Gegen Ende des ersten Lebensjahres sind die allermeisten Babys in der Lage, ihr Essen selbstständig zu löffeln und aus einer Tasse zu trinken. Ein Interesse an "erwachsener" Nahrung haben die meisten sowieso schon vorher entwickelt.
Die gesunde Ernährung für Kleinkinder unterscheidet sich nicht von der für Erwachsene: reichlich Lebensmittel pflanzlichen Ursprungs, also Obst und Gemüse; in Maßen tierische Lebensmittel wie Fleisch und Fleischprodukte und übrigens auch vollfette Milch und Milchprodukte; sehr sparsam Zucker und Fette.
Wenn das Baby schon beim Familienessen "einsteigen" soll, muss darauf geachtet werden, dass die Speisen leicht bekömmlich und nur wenig gewürzt sind. Sehr scharfe und schwer verdauliche Lebensmittel, beispielsweise Hülsenfrüchte, sollten nur sehr langsam eingeführt werden. Diese Lebensmittel haben in der Ernährung des Kleinkindes noch keinen Platz.
Genauso wichtig wie die Auswahl der Lebensmittel ist es, darauf zu achten dass das Kind regelmäßig isst und natürlich auch trinkt. So wird es den ganzen Tag über ausreichend mit Energie versorgt.
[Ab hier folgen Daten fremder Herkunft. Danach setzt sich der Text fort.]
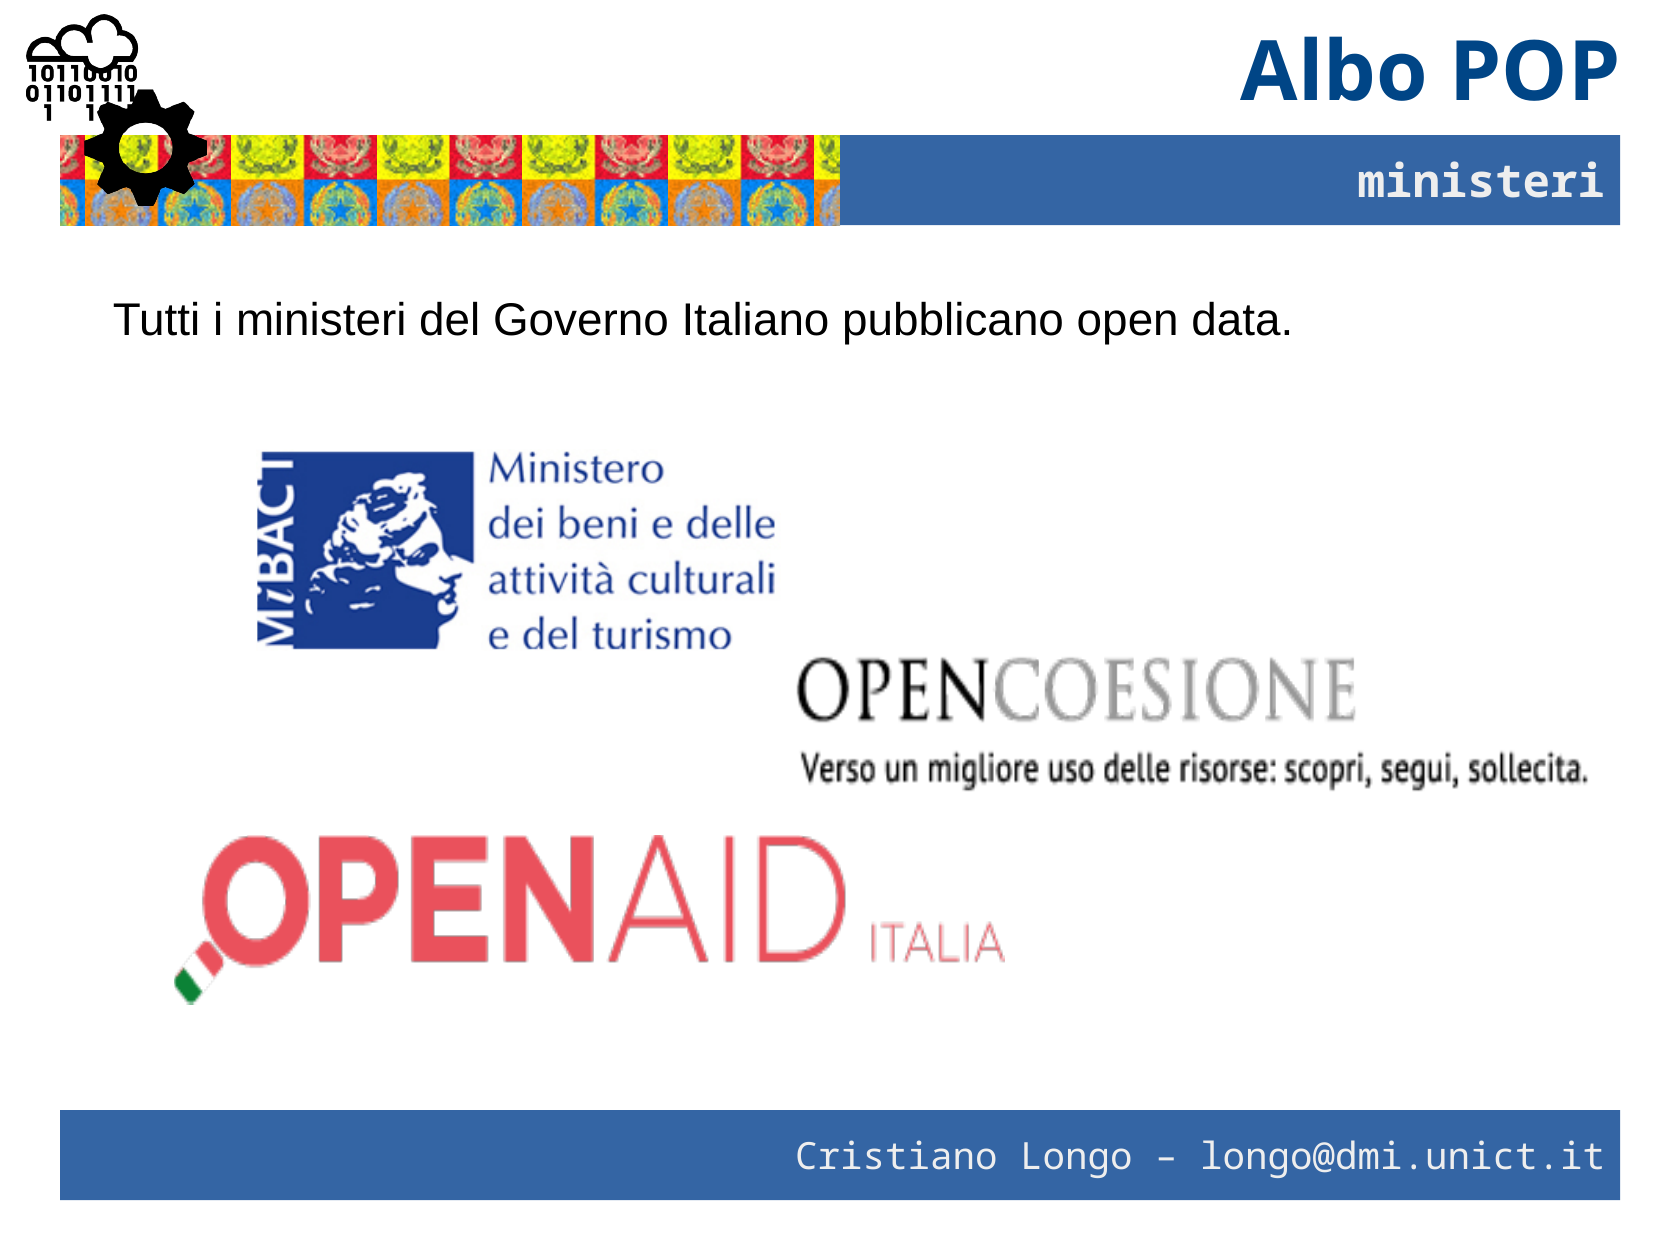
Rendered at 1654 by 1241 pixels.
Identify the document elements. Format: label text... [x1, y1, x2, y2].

picture [26, 14, 207, 206]
text_box ministeri [840, 135, 1621, 226]
text_box Cristiano Longo – longo@dmi.unict.it [60, 1110, 1621, 1201]
text_box Albo POP [982, 4, 1636, 124]
picture [795, 652, 1591, 796]
picture [256, 449, 781, 654]
picture [174, 835, 1006, 1006]
text_box [60, 135, 840, 226]
text_box Tutti i ministeri del Governo Italiano pubblicano open data. [98, 286, 1569, 404]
Mit drei Hauptmahlzeiten und jeweils einer Zwischenmahlzeit vormittags und nachmittags ist das Kind immer topfit und fällt in kein "Hungerloch".
Die Mahlzeiten eines Tages könnten beispielsweise so aussehen: Zum Frühstück gibt es Obst, etwa eine Banane oder einen Apfel, ein Vollkorn-Müsli (ohne Zuckerzusatz), oder Vollkornbrot dünn mit Butter oder Margarine bestrichen. Dazu fettarme Milch oder Milchprodukte.
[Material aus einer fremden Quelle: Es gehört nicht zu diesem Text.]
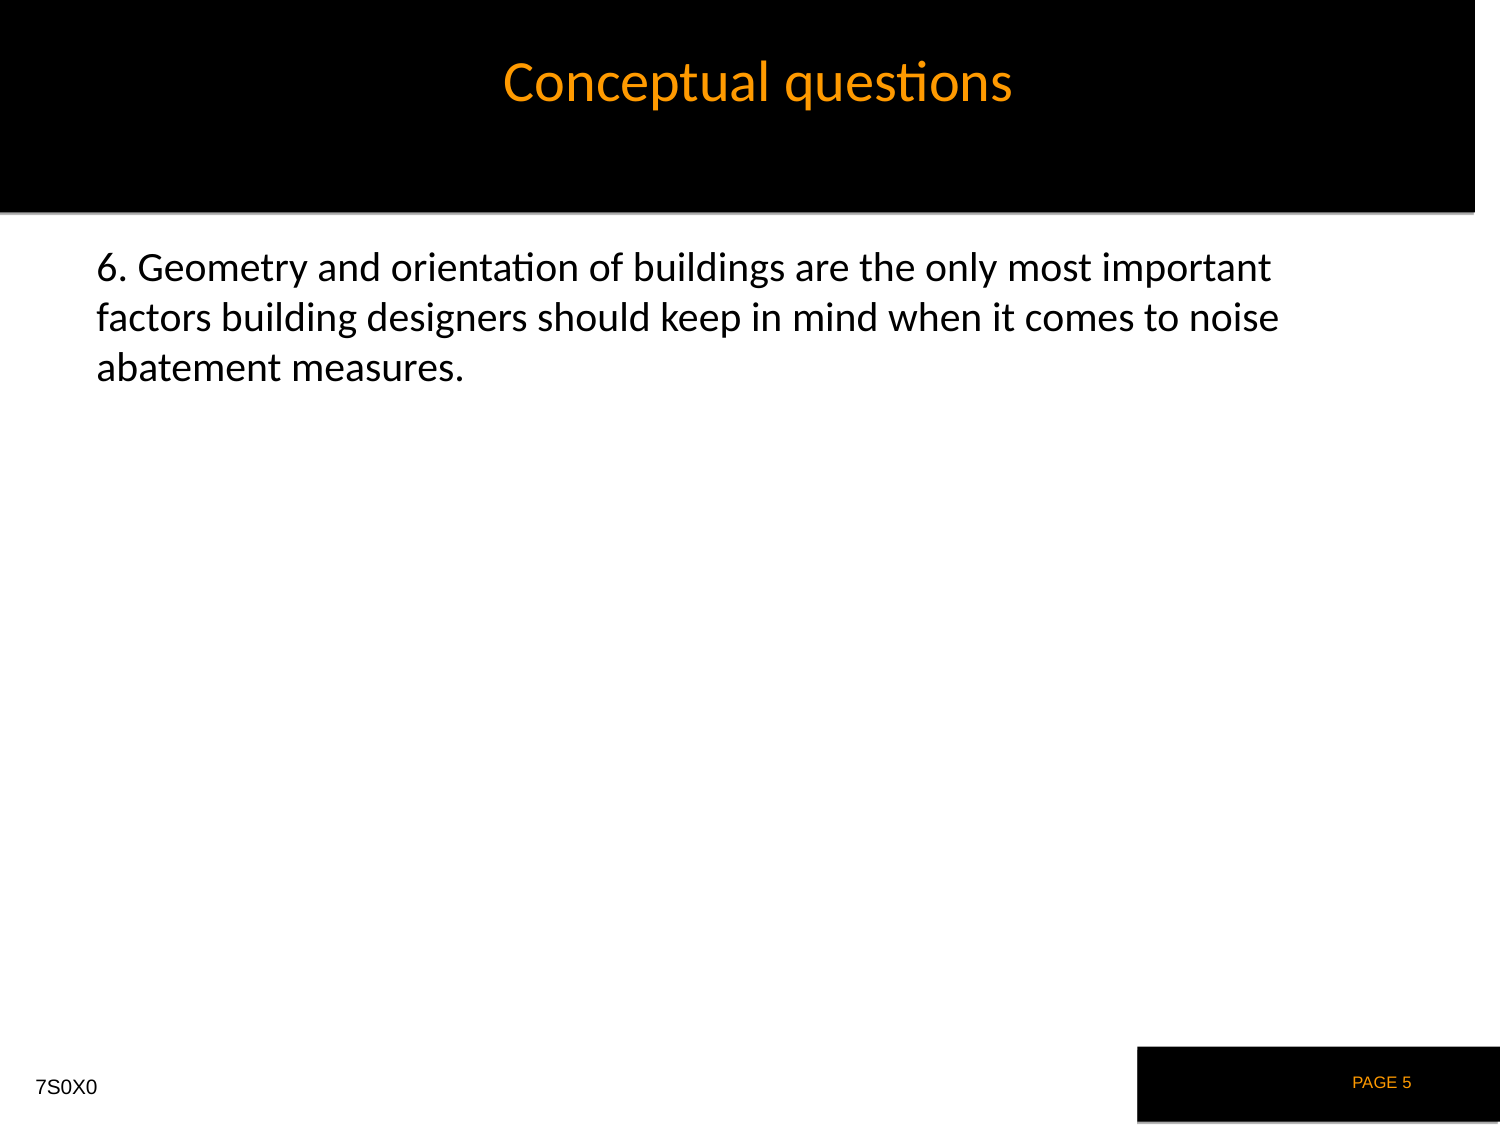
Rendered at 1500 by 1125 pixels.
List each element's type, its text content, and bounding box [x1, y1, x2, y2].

text_box PAGE 5 [1352, 1066, 1453, 1098]
text_box [1137, 1046, 1500, 1122]
text_box [0, 0, 1475, 213]
title Conceptual questions [100, 35, 1417, 187]
text_box 7S0X0 [35, 1070, 626, 1102]
list 6. Geometry and orientation of buildings are the only most important factors building designers should keep in mind when it comes to noise abatement measures. [81, 232, 1394, 736]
Für die Zwischenmahlzeit, ob zuhause oder in der Tagesstätte, ist Müsli mit Milch oder Joghurt und Obst ideal, alternativ klein geschnittenes Gemüse, etwa eine in Stifte geschnittenen Karotte mit einem Joghurtdip.
Falls das Mittagessen die Hauptmahlzeit des Tages ist, sollte es aus viel frischem Gemüse oder Salat, aus Kartoffeln oder aus Vollkornprodukten wie Nudeln oder Vollkornreis bestehen. Eine kleine Portion fettarmes Fleisch darf zwei- bis dreimal in der Woche dabei sein; mindestens einmal in der Woche sollte auch Fisch auf den Tisch kommen.
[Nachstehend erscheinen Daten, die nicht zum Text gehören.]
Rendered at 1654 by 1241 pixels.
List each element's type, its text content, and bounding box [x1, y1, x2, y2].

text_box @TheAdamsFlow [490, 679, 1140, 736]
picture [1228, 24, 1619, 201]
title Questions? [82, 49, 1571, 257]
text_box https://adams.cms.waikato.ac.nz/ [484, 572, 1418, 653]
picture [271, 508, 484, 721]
Wenn das Abendessen nicht die Hauptmahlzeit ist, sollte es wie das Frühstück zu einem großen Teil aus fettarmen Milchprodukten bestehen, also aus Käse oder Naturjoghurt. Soll es Wurstbrote geben, bieten sich fettarme Wurstsorten an. Als Streichfett sind Margarinen mit einem hohen Anteil an ungesättigten Fettsäuren und Vitamin E ideal, sollten aber trotzdem nur sparsam verwendet werden. Auch beim Abendessen sollten Obst und Gemüse ein fester Bestandteil sein.